Given this $elemMatch: {"title":"xyz","passed_year":2005,"univercity":"abc"} I think you want to exclude any documents which contain an sub document in the educations array which contains all of these pairs:
- "title" : "xyz"
- "passed_year" : 2005
- "univercity" : "abc"
This query will achieve that:
db.persons.find({
"educations": {
$not: {
$elemMatch:{"title": "xyz", "passed_year": 2005, "univercity": "abc"}
}
}
})
In your question you wrote:
both of them are giving me the output
I suspect this is because your query is specifying education whereas the correct attribute name is educations. By specifying education you are adding a predicate which cannot be evaluated since it references a non existent document attribute so regardless of whether that predicate uses $ne or $not it will simply not be applied.
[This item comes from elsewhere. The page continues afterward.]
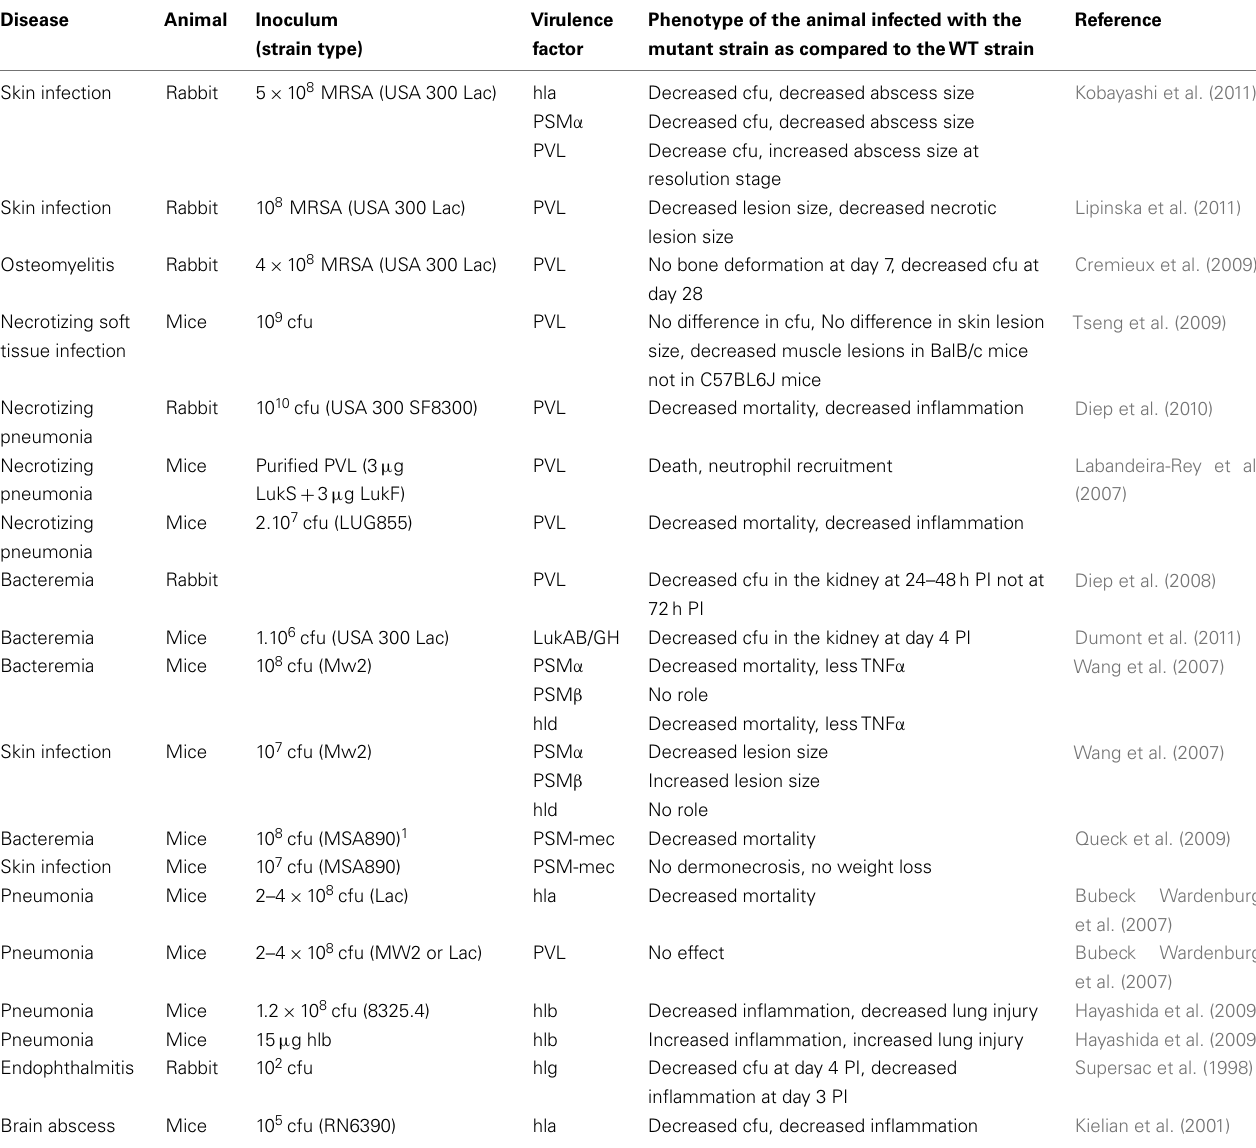
Table 2 | Membrane-damaging factors and their role in various diseases in various animal models. Disease Phenotype of the animal infected with the mutant strain as compared to theWT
In answer to the question of which operator to use: $not or $ne: if you run the above query with .explain(true) you'll notice that the parsed query produced by Mongo is very different for each of these operators.
Using $ne
"parsedQuery" : {
"$not" : {
"educations" : {
"$eq" : {
"$elemMatch" : {
"title" : "xyz",
"passed_year" : 2005,
"univercity" : "abc"
}
}
}
}
}
Using $not:
"parsedQuery" : {
"$not" : {
"educations" : {
"$elemMatch" : {
"$and" : [
{
"passed_year" : {
"$eq" : 2005
}
},
{
"title" : {
"$eq" : "xyz"
}
},
{
"univercity" : {
"$eq" : "abc"
}
}
]
}
}
}
}
So, it looks like use of $ne causes Mongo to do something like this psuedo code ...
not educations equalTo "$elemMatch" : {"title" : "xyz", "passed_year" : 2005, "univercity" : "abc"}
... i.e. it treats the elemMatch clause as if it is the RHS of an equality operation whereas use of $not causes Mongo to actually evaluate the elemMatch clause.